Blueschists, feta and kitties – Rocking on Syros Island

Authored by Dominic Hildebrandt.

At the end of March, four team members of the SGT Group went to Syros to conduct field work in the northern part of the island. The main goal of this field campaign was to collect structural geological field data, drone imagery and samples, mainly for my M.Sc. thesis project and complementing other research going on in the SGT group. In the M.Sc. project we study the geological architecture of the Kampos Belt as an example for an exhumed deep subduction shear zone. We are most interested in constraining the internal structure and length scales of rheological heterogeneity within this 3 to 4 km long rock belt, which generally shows a rather complex block-in-matrix structure. With this data we are now compiling a 3D visualization of the Kampos Belt, which will provide us new insights into the make-up of this region in depth. Based on that, we expect to improve our understanding of the processes governing a special kind of seismicity called slow slip and tremor (SST) in the deep portions of subduction zones. This is highly relevant, because this type of ‘silent’ seismicity is potentially mechanistically linked to devastating regular megathrust earthquakes in subduction zone settings.

The SGT @ ETH Syros crew during the field campaign 2023.

Syros is a playground for geologists and has long been of great research interest. John Ridley received his PhD thesis dealing with the geology of Syros at the University of Edinburgh in 1982, just before he came to the former Institute of Crystallography and Petrography at ETH Zurich and continued to publish about this region. In that regard, the research of the SGT Group continues a long-standing research tradition in the Cyclades.  

Curious geologists enjoy their mapping area not only from the ground, but in mélange landscapes such as the Kampos Belt also from the top of some huge metagabbro boulders – in that regard nothing changed much from the early 1980s to today. Left photograph from Ridley (1982).

However, in addition to classical geological field mapping we now also use leading-edge tools such as drones, digital mapping devices and 3D visualization software – equipment of which former scholars could only dream of. One highlight for me was the use of inflatable packrafts for inspecting outcrops along the steep cliffs at the eastern and western margin of the island near Lia and Grizzas Beach. Combining onshore mapping in the central part of the island with the cross-sections of nappe stacks along the cliff – mapping from land, water and air – enables us to constrain the 3D anatomy of a fossil subduction interface.

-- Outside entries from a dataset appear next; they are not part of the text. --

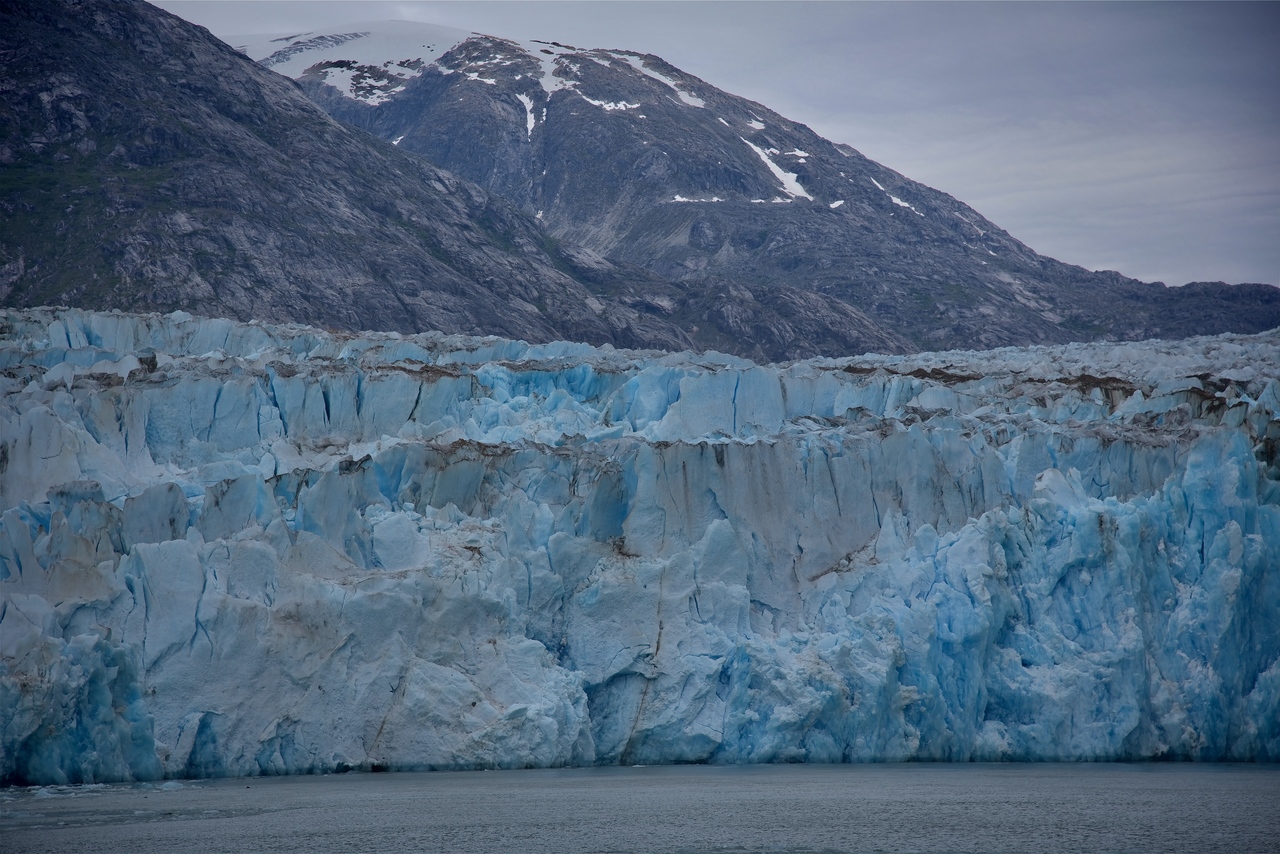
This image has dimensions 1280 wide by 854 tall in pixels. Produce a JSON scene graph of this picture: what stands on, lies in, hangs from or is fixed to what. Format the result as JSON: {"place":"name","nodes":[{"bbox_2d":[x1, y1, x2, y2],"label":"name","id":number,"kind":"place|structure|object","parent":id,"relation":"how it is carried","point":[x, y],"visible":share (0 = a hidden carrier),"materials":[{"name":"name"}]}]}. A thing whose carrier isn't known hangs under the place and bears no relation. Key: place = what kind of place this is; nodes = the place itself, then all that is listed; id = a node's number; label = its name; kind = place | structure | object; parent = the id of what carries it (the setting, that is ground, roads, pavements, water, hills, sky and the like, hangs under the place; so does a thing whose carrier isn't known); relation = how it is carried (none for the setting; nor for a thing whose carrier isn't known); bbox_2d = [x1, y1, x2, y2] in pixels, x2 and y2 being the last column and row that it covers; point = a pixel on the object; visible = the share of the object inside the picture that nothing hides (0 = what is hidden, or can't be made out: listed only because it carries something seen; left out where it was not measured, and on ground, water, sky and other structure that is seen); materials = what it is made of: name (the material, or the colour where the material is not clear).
{"place":"outdoors","nodes":[
{"label":"outdoors","id":0,"kind":"place"},
{"bbox_2d":[0,0,715,345],"label":"mountain","id":1,"kind":"structure","parent":0,"point":[48,21],"materials":[{"name":"stone"}]},
{"bbox_2d":[0,760,1279,853],"label":"water","id":2,"kind":"structure","parent":0,"point":[1256,783],"materials":[{"name":"grey liquid"}]},
{"bbox_2d":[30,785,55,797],"label":"ice chunk","id":3,"kind":"object","parent":2,"relation":"in","point":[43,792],"visible":0.79,"materials":[{"name":"white"}]},
{"bbox_2d":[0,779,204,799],"label":"ice patch","id":4,"kind":"object","parent":2,"relation":"on","point":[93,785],"visible":0.61,"materials":[{"name":"white"}]},
{"bbox_2d":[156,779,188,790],"label":"ice chunk","id":5,"kind":"object","parent":2,"relation":"in","point":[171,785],"visible":0.78,"materials":[{"name":"white"}]},
{"bbox_2d":[0,306,1278,780],"label":"glacier","id":6,"kind":"object","parent":2,"relation":"in","point":[715,536],"visible":0.82,"materials":[{"name":"blue ice"}]},
{"bbox_2d":[153,0,1279,283],"label":"sky","id":7,"kind":"structure","parent":0,"point":[938,165],"materials":[{"name":"grey"}]},
{"bbox_2d":[268,19,1278,351],"label":"mountain","id":8,"kind":"structure","parent":0,"point":[564,95],"materials":[{"name":"stone"}]},
{"bbox_2d":[235,24,471,95],"label":"snow patch","id":9,"kind":"object","parent":8,"relation":"on","point":[316,56],"visible":0.39,"materials":[{"name":"white snow"}]},
{"bbox_2d":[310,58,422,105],"label":"snow patch","id":10,"kind":"object","parent":8,"relation":"on","point":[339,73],"visible":0.51,"materials":[{"name":"white snow"}]},
{"bbox_2d":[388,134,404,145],"label":"snow patch","id":11,"kind":"object","parent":8,"relation":"on","point":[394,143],"visible":0.2,"materials":[{"name":"white snow"}]},
{"bbox_2d":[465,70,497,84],"label":"snow patch","id":12,"kind":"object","parent":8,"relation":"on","point":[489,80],"visible":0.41,"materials":[{"name":"white snow"}]},
{"bbox_2d":[517,93,541,134],"label":"snow patch","id":13,"kind":"object","parent":8,"relation":"on","point":[529,105],"visible":0.29,"materials":[{"name":"white snow"}]},
{"bbox_2d":[522,42,581,92],"label":"snow patch","id":14,"kind":"object","parent":8,"relation":"on","point":[542,58],"visible":0.43,"materials":[{"name":"white snow"}]},
{"bbox_2d":[577,94,638,110],"label":"snow patch","id":15,"kind":"object","parent":8,"relation":"on","point":[622,105],"visible":0.38,"materials":[{"name":"white snow"}]},
{"bbox_2d":[622,54,703,107],"label":"snow patch","id":16,"kind":"object","parent":8,"relation":"on","point":[680,93],"visible":0.36,"materials":[{"name":"white snow"}]},
{"bbox_2d":[666,195,723,203],"label":"snow patch","id":17,"kind":"object","parent":8,"relation":"on","point":[677,197],"visible":0.38,"materials":[{"name":"white snow"}]},
{"bbox_2d":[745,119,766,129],"label":"snow patch","id":18,"kind":"object","parent":8,"relation":"on","point":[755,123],"visible":0.53,"materials":[{"name":"white snow"}]},
{"bbox_2d":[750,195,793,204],"label":"snow patch","id":19,"kind":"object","parent":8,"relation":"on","point":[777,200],"visible":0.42,"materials":[{"name":"white snow"}]},
{"bbox_2d":[740,135,809,202],"label":"snow patch","id":20,"kind":"object","parent":8,"relation":"on","point":[787,185],"visible":0.37,"materials":[{"name":"white snow"}]},
{"bbox_2d":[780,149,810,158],"label":"snow patch","id":21,"kind":"object","parent":8,"relation":"on","point":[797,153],"visible":0.55,"materials":[{"name":"white snow"}]},
{"bbox_2d":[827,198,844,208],"label":"snow patch","id":22,"kind":"object","parent":8,"relation":"on","point":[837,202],"visible":0.42,"materials":[{"name":"white snow"}]},
{"bbox_2d":[869,176,920,214],"label":"snow patch","id":23,"kind":"object","parent":8,"relation":"on","point":[900,202],"visible":0.36,"materials":[{"name":"white snow"}]}
]}

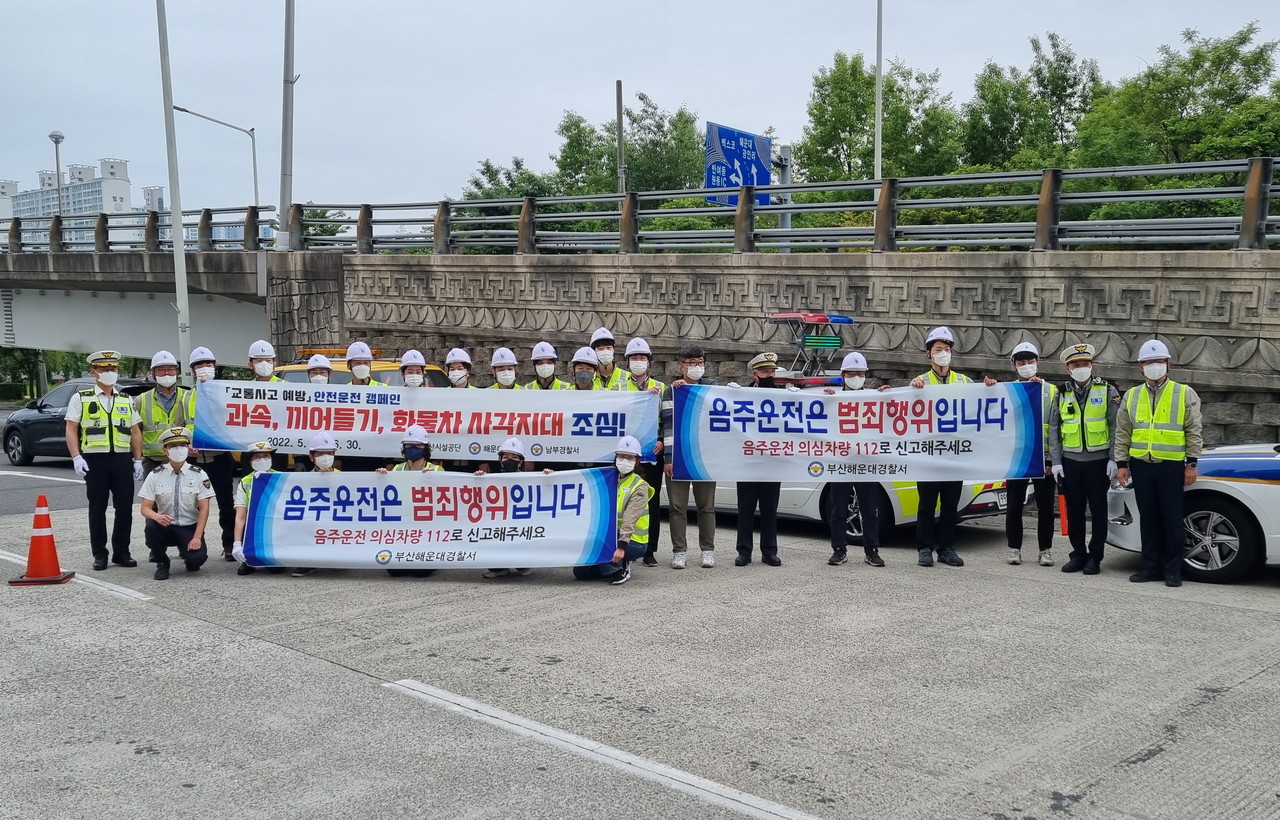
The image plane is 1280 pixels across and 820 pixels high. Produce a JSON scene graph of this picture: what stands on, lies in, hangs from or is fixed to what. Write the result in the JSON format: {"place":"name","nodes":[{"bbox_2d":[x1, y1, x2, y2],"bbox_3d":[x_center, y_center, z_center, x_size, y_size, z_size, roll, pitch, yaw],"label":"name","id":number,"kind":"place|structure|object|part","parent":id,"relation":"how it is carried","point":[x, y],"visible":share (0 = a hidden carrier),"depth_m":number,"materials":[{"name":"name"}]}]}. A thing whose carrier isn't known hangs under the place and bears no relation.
{"place":"outdoors","nodes":[
{"label":"outdoors","id":0,"kind":"place"},
{"bbox_2d":[0,156,149,244],"label":"apartment building","id":1,"kind":"structure","parent":0,"point":[127,186],"materials":[{"name":"white"}]},
{"bbox_2d":[0,249,277,370],"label":"bridge","id":2,"kind":"structure","parent":0,"point":[72,338],"materials":[{"name":"grey concrete"}]},
{"bbox_2d":[0,205,275,254],"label":"bridge railing","id":3,"kind":"object","parent":2,"relation":"on","point":[156,220],"visible":0.76,"depth_m":29.79,"materials":[{"name":"grey metal"}]},
{"bbox_2d":[0,438,1279,819],"label":"road","id":4,"kind":"structure","parent":0,"point":[206,630],"materials":[{"name":"grey concrete"}]},
{"bbox_2d":[10,495,76,585],"bbox_3d":[-4.762,1.036,8.920,0.389,0.690,0.380,0,5,-3],"label":"traffic cone","id":5,"kind":"object","parent":4,"relation":"on","point":[45,516],"visible":0.99,"depth_m":8.88,"materials":[{"name":"orange plastic"}]},
{"bbox_2d":[0,379,151,464],"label":"dark car","id":6,"kind":"object","parent":4,"relation":"on","point":[13,440],"visible":0.43,"depth_m":19.91,"materials":[{"name":"metal"}]},
{"bbox_2d":[67,348,143,568],"bbox_3d":[-4.605,0.383,9.642,0.727,1.802,0.626,5,7,43],"label":"man","id":7,"kind":"object","parent":4,"relation":"on","point":[112,460],"visible":0.96,"depth_m":9.45},
{"bbox_2d":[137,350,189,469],"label":"man","id":8,"kind":"object","parent":4,"relation":"on","point":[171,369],"visible":0.47,"depth_m":10.15},
{"bbox_2d":[139,427,212,579],"bbox_3d":[-3.853,0.751,9.313,0.594,1.174,0.761,-2,6,-23],"label":"man","id":9,"kind":"object","parent":4,"relation":"on","point":[174,467],"visible":0.95,"depth_m":9.18},
{"bbox_2d":[185,342,237,559],"bbox_3d":[-3.804,0.321,9.941,0.574,1.864,0.677,-4,6,-34],"label":"man","id":10,"kind":"object","parent":4,"relation":"on","point":[206,359],"visible":0.37,"depth_m":9.76},
{"bbox_2d":[233,439,280,574],"bbox_3d":[-3.016,0.787,9.108,0.598,1.065,0.827,-2,5,-20],"label":"person","id":11,"kind":"object","parent":4,"relation":"on","point":[258,464],"visible":0.22,"depth_m":9.13},
{"bbox_2d":[298,427,340,576],"bbox_3d":[-2.602,0.731,9.140,0.568,1.169,0.867,-2,5,-19],"label":"person","id":12,"kind":"object","parent":4,"relation":"on","point":[324,462],"visible":0.2,"depth_m":9.19},
{"bbox_2d":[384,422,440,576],"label":"person","id":13,"kind":"object","parent":4,"relation":"on","point":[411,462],"visible":0.19,"depth_m":9.29},
{"bbox_2d":[480,436,533,576],"bbox_3d":[-1.021,0.739,8.864,0.616,1.065,0.962,0,5,5],"label":"person","id":14,"kind":"object","parent":4,"relation":"on","point":[512,445],"visible":0.21,"depth_m":8.94},
{"bbox_2d":[574,437,653,584],"bbox_3d":[-0.207,0.782,8.759,0.674,1.134,0.749,3,6,32],"label":"man","id":15,"kind":"object","parent":4,"relation":"on","point":[628,479],"visible":0.58,"depth_m":8.65},
{"bbox_2d":[243,469,621,569],"bbox_3d":[-1.592,0.860,8.651,2.954,0.769,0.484,0,5,3],"label":"banner","id":16,"kind":"object","parent":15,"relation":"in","point":[584,533],"visible":0.98,"depth_m":8.60,"materials":[{"name":"white fabric"}]},
{"bbox_2d":[619,336,666,566],"bbox_3d":[-0.027,0.316,9.235,0.552,1.837,0.693,1,5,8],"label":"man","id":17,"kind":"object","parent":4,"relation":"on","point":[643,384],"visible":0.3,"depth_m":9.15},
{"bbox_2d":[660,344,716,568],"bbox_3d":[0.420,0.373,9.145,0.557,1.809,0.608,1,5,11],"label":"man","id":18,"kind":"object","parent":4,"relation":"on","point":[690,362],"visible":0.64,"depth_m":9.02},
{"bbox_2d":[732,351,782,567],"bbox_3d":[0.970,0.373,9.346,0.559,1.743,0.744,0,5,5],"label":"man","id":19,"kind":"object","parent":4,"relation":"on","point":[764,377],"visible":0.54,"depth_m":9.16},
{"bbox_2d":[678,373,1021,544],"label":"police car","id":20,"kind":"object","parent":4,"relation":"on","point":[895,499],"visible":0.15,"depth_m":10.57,"materials":[{"name":"white metal"}]},
{"bbox_2d":[769,311,856,384],"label":"police light bar","id":21,"kind":"object","parent":20,"relation":"on","point":[787,316],"visible":0.66,"depth_m":12.04,"materials":[{"name":"plastic"}]},
{"bbox_2d":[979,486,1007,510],"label":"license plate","id":22,"kind":"object","parent":20,"relation":"attached to","point":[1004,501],"visible":0.72,"depth_m":10.86,"materials":[{"name":"white metal"}]},
{"bbox_2d":[823,348,886,568],"bbox_3d":[1.775,0.384,9.276,0.591,1.790,0.737,1,5,8],"label":"man","id":23,"kind":"object","parent":4,"relation":"on","point":[856,381],"visible":0.66,"depth_m":9.11},
{"bbox_2d":[911,325,973,567],"bbox_3d":[2.471,0.293,9.253,0.600,1.966,0.675,1,5,16],"label":"man","id":24,"kind":"object","parent":4,"relation":"on","point":[937,350],"visible":0.44,"depth_m":9.15},
{"bbox_2d":[668,380,1048,483],"bbox_3d":[1.680,0.180,8.705,2.897,0.792,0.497,0,5,4],"label":"banner","id":25,"kind":"object","parent":24,"relation":"in","point":[705,457],"visible":0.97,"depth_m":8.66,"materials":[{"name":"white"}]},
{"bbox_2d":[1005,338,1057,567],"bbox_3d":[3.213,0.326,9.202,0.570,1.849,0.822,2,6,23],"label":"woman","id":26,"kind":"object","parent":4,"relation":"on","point":[1024,369],"visible":0.55,"depth_m":9.04},
{"bbox_2d":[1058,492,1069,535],"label":"traffic cone","id":27,"kind":"object","parent":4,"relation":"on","point":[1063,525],"visible":0.48,"depth_m":10.49,"materials":[{"name":"orange"}]},
{"bbox_2d":[1050,342,1120,575],"bbox_3d":[3.585,0.355,8.943,0.588,1.816,0.720,3,6,33],"label":"man","id":28,"kind":"object","parent":4,"relation":"on","point":[1086,379],"visible":0.92,"depth_m":8.80},
{"bbox_2d":[1112,337,1202,589],"bbox_3d":[3.963,0.383,8.525,0.668,1.870,0.683,5,7,43],"label":"man","id":29,"kind":"object","parent":4,"relation":"on","point":[1150,472],"visible":0.98,"depth_m":8.36},
{"bbox_2d":[1106,444,1279,582],"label":"police car","id":30,"kind":"object","parent":4,"relation":"on","point":[1266,499],"visible":0.68,"depth_m":8.60,"materials":[{"name":"white metal"}]},
{"label":"wheel","id":31,"kind":"part","parent":30,"relation":"part of","materials":[{"name":"metal"}]},
{"bbox_2d":[1,0,1279,213],"label":"sky","id":32,"kind":"structure","parent":0,"point":[525,8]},
{"bbox_2d":[257,249,1279,453],"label":"stone wall","id":33,"kind":"structure","parent":0,"point":[1256,355],"depth_m":14.77,"materials":[{"name":"grey stone"}]},
{"bbox_2d":[262,159,1279,256],"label":"metal railing","id":34,"kind":"object","parent":33,"relation":"attached to","point":[789,233],"visible":0.87,"depth_m":15.65,"materials":[{"name":"grey metal"}]},
{"label":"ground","id":35,"kind":"structure","parent":0},
{"bbox_2d":[0,346,54,401],"label":"trees","id":36,"kind":"object","parent":35,"relation":"on","point":[25,357],"visible":0.45,"materials":[{"name":"green plant"}]},
{"bbox_2d":[49,130,65,216],"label":"street lamp","id":37,"kind":"object","parent":35,"relation":"on","point":[60,135],"visible":0.45,"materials":[{"name":"grey metal"}]},
{"bbox_2d":[155,0,192,376],"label":"lamp pole","id":38,"kind":"object","parent":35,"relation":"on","point":[179,223],"visible":0.9,"depth_m":22.36,"materials":[{"name":"metal"}]},
{"bbox_2d":[171,103,260,206],"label":"street lamp","id":39,"kind":"object","parent":35,"relation":"on","point":[255,179],"visible":0.59,"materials":[{"name":"metal"}]},
{"bbox_2d":[246,340,278,382],"bbox_3d":[-3.539,0.068,10.562,0.510,1.478,0.506,5,7,43],"label":"man","id":40,"kind":"object","parent":35,"relation":"on","point":[255,364],"visible":0.29,"depth_m":10.46},
{"bbox_2d":[278,0,295,248],"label":"pole","id":41,"kind":"object","parent":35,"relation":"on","point":[287,115],"visible":0.91,"depth_m":24.45,"materials":[{"name":"grey metal"}]},
{"bbox_2d":[305,353,333,385],"bbox_3d":[-3.100,0.204,10.815,0.509,1.474,0.710,-2,5,-17],"label":"person","id":42,"kind":"object","parent":35,"relation":"on","point":[320,377],"visible":0.17,"depth_m":10.77},
{"bbox_2d":[344,342,377,387],"bbox_3d":[-2.622,0.106,10.596,0.515,1.517,0.616,-1,5,-3],"label":"person","id":43,"kind":"object","parent":35,"relation":"on","point":[354,369],"visible":0.2,"depth_m":10.51},
{"bbox_2d":[190,380,649,464],"bbox_3d":[-1.811,0.105,9.413,3.922,0.649,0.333,0,5,3],"label":"banner","id":44,"kind":"object","parent":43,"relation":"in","point":[280,423],"visible":0.9,"depth_m":9.38,"materials":[{"name":"white fabric"}]},
{"bbox_2d":[273,346,454,385],"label":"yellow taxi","id":45,"kind":"object","parent":35,"relation":"on","point":[297,379],"visible":0.1,"depth_m":13.49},
{"bbox_2d":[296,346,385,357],"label":"light bar","id":46,"kind":"object","parent":45,"relation":"on","point":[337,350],"visible":0.52,"depth_m":15.07,"materials":[{"name":"orange plastic"}]},
{"bbox_2d":[398,349,426,389],"bbox_3d":[-2.073,0.165,10.306,0.461,1.460,0.675,-1,5,-10],"label":"person","id":47,"kind":"object","parent":35,"relation":"on","point":[418,377],"visible":0.22,"depth_m":10.22},
{"bbox_2d":[443,348,474,390],"bbox_3d":[-1.655,0.152,10.324,0.471,1.495,0.699,-1,5,-5],"label":"person","id":48,"kind":"object","parent":35,"relation":"on","point":[455,379],"visible":0.25,"depth_m":10.27},
{"bbox_2d":[486,346,520,390],"bbox_3d":[-1.235,0.141,10.175,0.501,1.474,0.732,0,5,-1],"label":"man","id":49,"kind":"object","parent":35,"relation":"on","point":[505,379],"visible":0.22,"depth_m":10.13},
{"bbox_2d":[464,157,552,208],"label":"tree","id":50,"kind":"object","parent":35,"relation":"on","point":[492,174],"visible":0.32,"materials":[{"name":"green plant"}]},
{"bbox_2d":[523,341,568,390],"bbox_3d":[-0.860,0.108,10.345,0.513,1.534,0.651,-1,5,-5],"label":"man","id":51,"kind":"object","parent":35,"relation":"on","point":[539,372],"visible":0.24,"depth_m":10.27},
{"bbox_2d":[568,347,601,391],"bbox_3d":[-0.496,0.162,9.790,0.463,1.435,0.665,0,5,3],"label":"man","id":52,"kind":"object","parent":35,"relation":"on","point":[591,374],"visible":0.22,"depth_m":9.73},
{"bbox_2d":[588,327,629,390],"bbox_3d":[-0.309,0.002,10.185,0.503,1.538,0.640,0,5,6],"label":"man","id":53,"kind":"object","parent":35,"relation":"on","point":[604,342],"visible":0.28,"depth_m":10.09},
{"bbox_2d":[615,78,625,193],"bbox_3d":[-0.560,-5.831,32.816,0.366,7.635,0.343,5,7,43],"label":"pole","id":54,"kind":"object","parent":35,"relation":"on","point":[618,98],"visible":0.51,"depth_m":32.56,"materials":[{"name":"brown"}]},
{"bbox_2d":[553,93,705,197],"label":"tree","id":55,"kind":"object","parent":35,"relation":"on","point":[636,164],"visible":0.54,"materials":[{"name":"green plant"}]},
{"bbox_2d":[776,143,792,253],"bbox_3d":[2.705,-2.902,21.258,0.451,3.862,0.521,5,7,43],"label":"sign pole","id":56,"kind":"object","parent":35,"relation":"on","point":[787,172],"visible":0.4,"depth_m":21.10,"materials":[{"name":"grey metal"}]},
{"bbox_2d":[705,121,773,205],"bbox_3d":[1.826,-4.304,20.313,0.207,1.695,1.654,5,7,43],"label":"road sign","id":57,"kind":"object","parent":56,"relation":"attached to","point":[762,169],"visible":0.79,"depth_m":20.20,"materials":[{"name":"blue metal"}]},
{"bbox_2d":[874,0,884,191],"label":"lamp post","id":58,"kind":"object","parent":35,"relation":"on","point":[880,76],"visible":0.62,"depth_m":25.85,"materials":[{"name":"metal"}]},
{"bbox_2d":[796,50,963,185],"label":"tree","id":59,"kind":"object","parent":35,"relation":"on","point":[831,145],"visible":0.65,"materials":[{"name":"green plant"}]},
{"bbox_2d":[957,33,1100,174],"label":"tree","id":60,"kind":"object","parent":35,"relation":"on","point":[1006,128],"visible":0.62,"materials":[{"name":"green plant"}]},
{"bbox_2d":[1077,21,1279,200],"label":"tree","id":61,"kind":"object","parent":35,"relation":"on","point":[1184,103],"visible":0.71,"depth_m":32.69,"materials":[{"name":"green plant"}]}
]}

Part of the team discussing the structure of the western Kampos Belt while packrafting along the coast.

Syros is known for its spectacularly preserved blueschists, which makes it not only interesting for researching deep subduction interface processes, but also from an aesthetic point of view. Retrograde overprint is very selective and mostly confined to the southern part of Syros. In some cases, the blueschists contain beautiful pseudomorphs after lawsonite. Consequently, some of the samples we took are not purely dedicated to research.

Syros is known for its marvelous blueschists (top) and pseudomorphs after lawsonite (bottom).

Apart from that, Syros is an amazing place to work with a pleasant climate for field work (at least early in the year), friendly locals, cute cats or goats all around the island and extremely nice food (feta lovers ;-)). We are lucky that there are still enough ongoing controversies about the geology of the Cyclades so that stimulating research will go on in this location.

Mapping in the Kampos Belt is fascinating, so sometimes you lose your sense of time and the sun goes down. In that case your hard work is rewarded by a stunning sunset!